Work item —
Leave out the lines before the one with "24 235 12.32"; output that line and all remaining lines of the records exactly.

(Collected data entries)
▶

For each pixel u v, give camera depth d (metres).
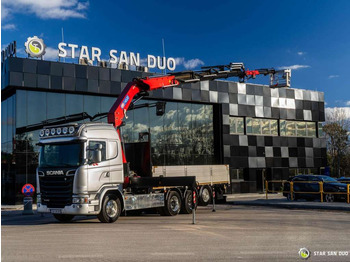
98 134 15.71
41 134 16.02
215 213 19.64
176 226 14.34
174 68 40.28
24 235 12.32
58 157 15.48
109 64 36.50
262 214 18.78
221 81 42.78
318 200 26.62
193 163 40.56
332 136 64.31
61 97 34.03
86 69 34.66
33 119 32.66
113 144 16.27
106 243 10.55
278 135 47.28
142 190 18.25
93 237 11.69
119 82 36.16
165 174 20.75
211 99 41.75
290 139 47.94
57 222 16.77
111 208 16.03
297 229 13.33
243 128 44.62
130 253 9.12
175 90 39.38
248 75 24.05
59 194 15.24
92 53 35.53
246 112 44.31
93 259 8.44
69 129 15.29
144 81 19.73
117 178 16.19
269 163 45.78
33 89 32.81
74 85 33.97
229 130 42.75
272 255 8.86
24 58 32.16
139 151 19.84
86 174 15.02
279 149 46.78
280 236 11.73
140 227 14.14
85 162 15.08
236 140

◀

Response to the task —
24 235 12.32
58 157 15.48
109 64 36.50
262 214 18.78
221 81 42.78
318 200 26.62
193 163 40.56
332 136 64.31
61 97 34.03
86 69 34.66
33 119 32.66
113 144 16.27
106 243 10.55
278 135 47.28
142 190 18.25
93 237 11.69
119 82 36.16
165 174 20.75
211 99 41.75
290 139 47.94
57 222 16.77
111 208 16.03
297 229 13.33
243 128 44.62
130 253 9.12
175 90 39.38
248 75 24.05
59 194 15.24
92 53 35.53
246 112 44.31
93 259 8.44
69 129 15.29
144 81 19.73
117 178 16.19
269 163 45.78
33 89 32.81
74 85 33.97
229 130 42.75
272 255 8.86
24 58 32.16
139 151 19.84
86 174 15.02
279 149 46.78
280 236 11.73
140 227 14.14
85 162 15.08
236 140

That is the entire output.